Problem to work on:
Convert every line of the material below into a JSON list of strings, one string per line, leaving out blank lines.

Provided material:
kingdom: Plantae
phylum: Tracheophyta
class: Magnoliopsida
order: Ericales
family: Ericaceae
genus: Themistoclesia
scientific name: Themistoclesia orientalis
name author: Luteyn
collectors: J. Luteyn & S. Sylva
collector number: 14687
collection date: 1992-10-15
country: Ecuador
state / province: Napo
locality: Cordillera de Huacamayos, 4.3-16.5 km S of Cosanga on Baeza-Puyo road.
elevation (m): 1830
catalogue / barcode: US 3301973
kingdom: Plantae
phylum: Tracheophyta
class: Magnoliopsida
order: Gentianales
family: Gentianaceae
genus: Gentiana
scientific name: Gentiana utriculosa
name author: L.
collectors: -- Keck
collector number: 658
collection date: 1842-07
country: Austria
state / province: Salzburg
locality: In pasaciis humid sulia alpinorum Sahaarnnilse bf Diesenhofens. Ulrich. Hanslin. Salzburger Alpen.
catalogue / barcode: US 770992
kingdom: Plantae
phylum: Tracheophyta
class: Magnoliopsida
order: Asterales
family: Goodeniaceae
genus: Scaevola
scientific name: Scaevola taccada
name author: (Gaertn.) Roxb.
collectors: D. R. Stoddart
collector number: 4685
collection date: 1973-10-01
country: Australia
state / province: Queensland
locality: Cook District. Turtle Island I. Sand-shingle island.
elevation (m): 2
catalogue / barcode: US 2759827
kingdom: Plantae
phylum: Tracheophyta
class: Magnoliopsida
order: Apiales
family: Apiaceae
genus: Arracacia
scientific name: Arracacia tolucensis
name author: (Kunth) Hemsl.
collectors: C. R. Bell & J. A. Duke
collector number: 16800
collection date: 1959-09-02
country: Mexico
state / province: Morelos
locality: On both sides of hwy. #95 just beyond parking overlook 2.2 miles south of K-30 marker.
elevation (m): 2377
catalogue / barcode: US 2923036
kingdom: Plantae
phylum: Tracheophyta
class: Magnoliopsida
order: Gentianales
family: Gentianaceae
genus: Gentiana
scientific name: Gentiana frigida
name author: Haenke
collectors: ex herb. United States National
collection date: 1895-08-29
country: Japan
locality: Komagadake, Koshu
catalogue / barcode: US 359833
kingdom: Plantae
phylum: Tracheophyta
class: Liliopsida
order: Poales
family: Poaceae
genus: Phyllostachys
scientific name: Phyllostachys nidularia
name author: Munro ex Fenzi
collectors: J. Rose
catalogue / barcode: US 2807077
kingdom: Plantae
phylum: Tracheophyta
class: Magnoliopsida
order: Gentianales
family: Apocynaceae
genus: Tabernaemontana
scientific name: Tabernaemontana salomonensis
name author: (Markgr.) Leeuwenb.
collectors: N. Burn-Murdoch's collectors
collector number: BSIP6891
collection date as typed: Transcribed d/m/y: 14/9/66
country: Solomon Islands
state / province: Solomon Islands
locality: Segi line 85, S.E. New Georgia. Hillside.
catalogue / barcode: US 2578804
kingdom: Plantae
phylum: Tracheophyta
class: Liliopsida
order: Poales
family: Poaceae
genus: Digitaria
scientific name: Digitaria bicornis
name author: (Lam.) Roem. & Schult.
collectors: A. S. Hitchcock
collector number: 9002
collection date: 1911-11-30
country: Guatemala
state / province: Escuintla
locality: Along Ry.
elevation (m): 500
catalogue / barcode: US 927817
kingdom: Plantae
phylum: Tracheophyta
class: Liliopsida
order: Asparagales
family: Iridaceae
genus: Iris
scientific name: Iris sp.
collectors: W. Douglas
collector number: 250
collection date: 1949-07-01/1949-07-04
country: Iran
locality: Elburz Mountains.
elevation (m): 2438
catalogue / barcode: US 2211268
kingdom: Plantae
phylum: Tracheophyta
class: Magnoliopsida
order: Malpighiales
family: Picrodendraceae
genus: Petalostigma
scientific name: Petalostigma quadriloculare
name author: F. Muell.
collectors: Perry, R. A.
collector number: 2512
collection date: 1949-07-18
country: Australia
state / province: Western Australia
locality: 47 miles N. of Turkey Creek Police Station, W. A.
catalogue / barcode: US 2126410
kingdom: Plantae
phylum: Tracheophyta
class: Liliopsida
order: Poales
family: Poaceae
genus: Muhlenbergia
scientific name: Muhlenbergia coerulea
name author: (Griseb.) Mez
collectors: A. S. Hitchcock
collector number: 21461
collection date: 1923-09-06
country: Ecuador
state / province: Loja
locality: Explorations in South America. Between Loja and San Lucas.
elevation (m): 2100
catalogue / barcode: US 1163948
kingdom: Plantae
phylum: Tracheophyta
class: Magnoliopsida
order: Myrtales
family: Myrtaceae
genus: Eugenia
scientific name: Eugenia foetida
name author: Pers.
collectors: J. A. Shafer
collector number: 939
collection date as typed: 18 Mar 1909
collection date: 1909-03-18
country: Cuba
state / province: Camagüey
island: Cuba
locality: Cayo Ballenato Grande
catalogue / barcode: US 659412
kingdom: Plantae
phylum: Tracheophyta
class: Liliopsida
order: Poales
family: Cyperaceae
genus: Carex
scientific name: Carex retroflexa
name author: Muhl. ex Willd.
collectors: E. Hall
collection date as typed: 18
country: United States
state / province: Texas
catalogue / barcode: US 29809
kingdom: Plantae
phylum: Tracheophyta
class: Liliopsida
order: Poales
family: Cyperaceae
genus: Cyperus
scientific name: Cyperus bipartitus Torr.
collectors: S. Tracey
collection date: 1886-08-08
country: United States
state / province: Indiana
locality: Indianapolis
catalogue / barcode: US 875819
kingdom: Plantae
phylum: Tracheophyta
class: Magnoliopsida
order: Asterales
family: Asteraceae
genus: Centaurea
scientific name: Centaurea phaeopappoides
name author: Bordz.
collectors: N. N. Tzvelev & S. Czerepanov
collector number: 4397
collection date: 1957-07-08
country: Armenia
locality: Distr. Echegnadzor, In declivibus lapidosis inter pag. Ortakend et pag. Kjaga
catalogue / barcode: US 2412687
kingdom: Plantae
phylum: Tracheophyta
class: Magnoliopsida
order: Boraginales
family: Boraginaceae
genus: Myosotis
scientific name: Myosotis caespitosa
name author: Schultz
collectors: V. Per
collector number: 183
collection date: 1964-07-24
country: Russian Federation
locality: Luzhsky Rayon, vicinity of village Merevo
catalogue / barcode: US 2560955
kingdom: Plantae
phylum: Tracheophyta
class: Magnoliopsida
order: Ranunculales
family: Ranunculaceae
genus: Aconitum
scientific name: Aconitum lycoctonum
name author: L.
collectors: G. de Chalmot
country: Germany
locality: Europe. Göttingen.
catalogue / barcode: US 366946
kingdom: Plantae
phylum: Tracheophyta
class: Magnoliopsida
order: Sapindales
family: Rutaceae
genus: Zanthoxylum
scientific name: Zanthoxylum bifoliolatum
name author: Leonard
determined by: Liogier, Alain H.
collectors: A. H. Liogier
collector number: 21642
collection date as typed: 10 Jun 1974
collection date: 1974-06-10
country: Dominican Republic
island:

Exercise response:
[
  "kingdom: Plantae",
  "phylum: Tracheophyta",
  "class: Magnoliopsida",
  "order: Ericales",
  "family: Ericaceae",
  "genus: Themistoclesia",
  "scientific name: Themistoclesia orientalis",
  "name author: Luteyn",
  "collectors: J. Luteyn & S. Sylva",
  "collector number: 14687",
  "collection date: 1992-10-15",
  "country: Ecuador",
  "state / province: Napo",
  "locality: Cordillera de Huacamayos, 4.3-16.5 km S of Cosanga on Baeza-Puyo road.",
  "elevation (m): 1830",
  "catalogue / barcode: US 3301973",
  "kingdom: Plantae",
  "phylum: Tracheophyta",
  "class: Magnoliopsida",
  "order: Gentianales",
  "family: Gentianaceae",
  "genus: Gentiana",
  "scientific name: Gentiana utriculosa",
  "name author: L.",
  "collectors: -- Keck",
  "collector number: 658",
  "collection date: 1842-07",
  "country: Austria",
  "state / province: Salzburg",
  "locality: In pasaciis humid sulia alpinorum Sahaarnnilse bf Diesenhofens. Ulrich. Hanslin. Salzburger Alpen.",
  "catalogue / barcode: US 770992",
  "kingdom: Plantae",
  "phylum: Tracheophyta",
  "class: Magnoliopsida",
  "order: Asterales",
  "family: Goodeniaceae",
  "genus: Scaevola",
  "scientific name: Scaevola taccada",
  "name author: (Gaertn.) Roxb.",
  "collectors: D. R. Stoddart",
  "collector number: 4685",
  "collection date: 1973-10-01",
  "country: Australia",
  "state / province: Queensland",
  "locality: Cook District. Turtle Island I. Sand-shingle island.",
  "elevation (m): 2",
  "catalogue / barcode: US 2759827",
  "kingdom: Plantae",
  "phylum: Tracheophyta",
  "class: Magnoliopsida",
  "order: Apiales",
  "family: Apiaceae",
  "genus: Arracacia",
  "scientific name: Arracacia tolucensis",
  "name author: (Kunth) Hemsl.",
  "collectors: C. R. Bell & J. A. Duke",
  "collector number: 16800",
  "collection date: 1959-09-02",
  "country: Mexico",
  "state / province: Morelos",
  "locality: On both sides of hwy. #95 just beyond parking overlook 2.2 miles south of K-30 marker.",
  "elevation (m): 2377",
  "catalogue / barcode: US 2923036",
  "kingdom: Plantae",
  "phylum: Tracheophyta",
  "class: Magnoliopsida",
  "order: Gentianales",
  "family: Gentianaceae",
  "genus: Gentiana",
  "scientific name: Gentiana frigida",
  "name author: Haenke",
  "collectors: ex herb. United States National",
  "collection date: 1895-08-29",
  "country: Japan",
  "locality: Komagadake, Koshu",
  "catalogue / barcode: US 359833",
  "kingdom: Plantae",
  "phylum: Tracheophyta",
  "class: Liliopsida",
  "order: Poales",
  "family: Poaceae",
  "genus: Phyllostachys",
  "scientific name: Phyllostachys nidularia",
  "name author: Munro ex Fenzi",
  "collectors: J. Rose",
  "catalogue / barcode: US 2807077",
  "kingdom: Plantae",
  "phylum: Tracheophyta",
  "class: Magnoliopsida",
  "order: Gentianales",
  "family: Apocynaceae",
  "genus: Tabernaemontana",
  "scientific name: Tabernaemontana salomonensis",
  "name author: (Markgr.) Leeuwenb.",
  "collectors: N. Burn-Murdoch's collectors",
  "collector number: BSIP6891",
  "collection date as typed: Transcribed d/m/y: 14/9/66",
  "country: Solomon Islands",
  "state / province: Solomon Islands",
  "locality: Segi line 85, S.E. New Georgia. Hillside.",
  "catalogue / barcode: US 2578804",
  "kingdom: Plantae",
  "phylum: Tracheophyta",
  "class: Liliopsida",
  "order: Poales",
  "family: Poaceae",
  "genus: Digitaria",
  "scientific name: Digitaria bicornis",
  "name author: (Lam.) Roem. & Schult.",
  "collectors: A. S. Hitchcock",
  "collector number: 9002",
  "collection date: 1911-11-30",
  "country: Guatemala",
  "state / province: Escuintla",
  "locality: Along Ry.",
  "elevation (m): 500",
  "catalogue / barcode: US 927817",
  "kingdom: Plantae",
  "phylum: Tracheophyta",
  "class: Liliopsida",
  "order: Asparagales",
  "family: Iridaceae",
  "genus: Iris",
  "scientific name: Iris sp.",
  "collectors: W. Douglas",
  "collector number: 250",
  "collection date: 1949-07-01/1949-07-04",
  "country: Iran",
  "locality: Elburz Mountains.",
  "elevation (m): 2438",
  "catalogue / barcode: US 2211268",
  "kingdom: Plantae",
  "phylum: Tracheophyta",
  "class: Magnoliopsida",
  "order: Malpighiales",
  "family: Picrodendraceae",
  "genus: Petalostigma",
  "scientific name: Petalostigma quadriloculare",
  "name author: F. Muell.",
  "collectors: Perry, R. A.",
  "collector number: 2512",
  "collection date: 1949-07-18",
  "country: Australia",
  "state / province: Western Australia",
  "locality: 47 miles N. of Turkey Creek Police Station, W. A.",
  "catalogue / barcode: US 2126410",
  "kingdom: Plantae",
  "phylum: Tracheophyta",
  "class: Liliopsida",
  "order: Poales",
  "family: Poaceae",
  "genus: Muhlenbergia",
  "scientific name: Muhlenbergia coerulea",
  "name author: (Griseb.) Mez",
  "collectors: A. S. Hitchcock",
  "collector number: 21461",
  "collection date: 1923-09-06",
  "country: Ecuador",
  "state / province: Loja",
  "locality: Explorations in South America. Between Loja and San Lucas.",
  "elevation (m): 2100",
  "catalogue / barcode: US 1163948",
  "kingdom: Plantae",
  "phylum: Tracheophyta",
  "class: Magnoliopsida",
  "order: Myrtales",
  "family: Myrtaceae",
  "genus: Eugenia",
  "scientific name: Eugenia foetida",
  "name author: Pers.",
  "collectors: J. A. Shafer",
  "collector number: 939",
  "collection date as typed: 18 Mar 1909",
  "collection date: 1909-03-18",
  "country: Cuba",
  "state / province: Camagüey",
  "island: Cuba",
  "locality: Cayo Ballenato Grande",
  "catalogue / barcode: US 659412",
  "kingdom: Plantae",
  "phylum: Tracheophyta",
  "class: Liliopsida",
  "order: Poales",
  "family: Cyperaceae",
  "genus: Carex",
  "scientific name: Carex retroflexa",
  "name author: Muhl. ex Willd.",
  "collectors: E. Hall",
  "collection date as typed: 18",
  "country: United States",
  "state / province: Texas",
  "catalogue / barcode: US 29809",
  "kingdom: Plantae",
  "phylum: Tracheophyta",
  "class: Liliopsida",
  "order: Poales",
  "family: Cyperaceae",
  "genus: Cyperus",
  "scientific name: Cyperus bipartitus Torr.",
  "collectors: S. Tracey",
  "collection date: 1886-08-08",
  "country: United States",
  "state / province: Indiana",
  "locality: Indianapolis",
  "catalogue / barcode: US 875819",
  "kingdom: Plantae",
  "phylum: Tracheophyta",
  "class: Magnoliopsida",
  "order: Asterales",
  "family: Asteraceae",
  "genus: Centaurea",
  "scientific name: Centaurea phaeopappoides",
  "name author: Bordz.",
  "collectors: N. N. Tzvelev & S. Czerepanov",
  "collector number: 4397",
  "collection date: 1957-07-08",
  "country: Armenia",
  "locality: Distr. Echegnadzor, In declivibus lapidosis inter pag. Ortakend et pag. Kjaga",
  "catalogue / barcode: US 2412687",
  "kingdom: Plantae",
  "phylum: Tracheophyta",
  "class: Magnoliopsida",
  "order: Boraginales",
  "family: Boraginaceae",
  "genus: Myosotis",
  "scientific name: Myosotis caespitosa",
  "name author: Schultz",
  "collectors: V. Per",
  "collector number: 183",
  "collection date: 1964-07-24",
  "country: Russian Federation",
  "locality: Luzhsky Rayon, vicinity of village Merevo",
  "catalogue / barcode: US 2560955",
  "kingdom: Plantae",
  "phylum: Tracheophyta",
  "class: Magnoliopsida",
  "order: Ranunculales",
  "family: Ranunculaceae",
  "genus: Aconitum",
  "scientific name: Aconitum lycoctonum",
  "name author: L.",
  "collectors: G. de Chalmot",
  "country: Germany",
  "locality: Europe. Göttingen.",
  "catalogue / barcode: US 366946",
  "kingdom: Plantae",
  "phylum: Tracheophyta",
  "class: Magnoliopsida",
  "order: Sapindales",
  "family: Rutaceae",
  "genus: Zanthoxylum",
  "scientific name: Zanthoxylum bifoliolatum",
  "name author: Leonard",
  "determined by: Liogier, Alain H.",
  "collectors: A. H. Liogier",
  "collector number: 21642",
  "collection date as typed: 10 Jun 1974",
  "collection date: 1974-06-10",
  "country: Dominican Republic",
  "island:"
]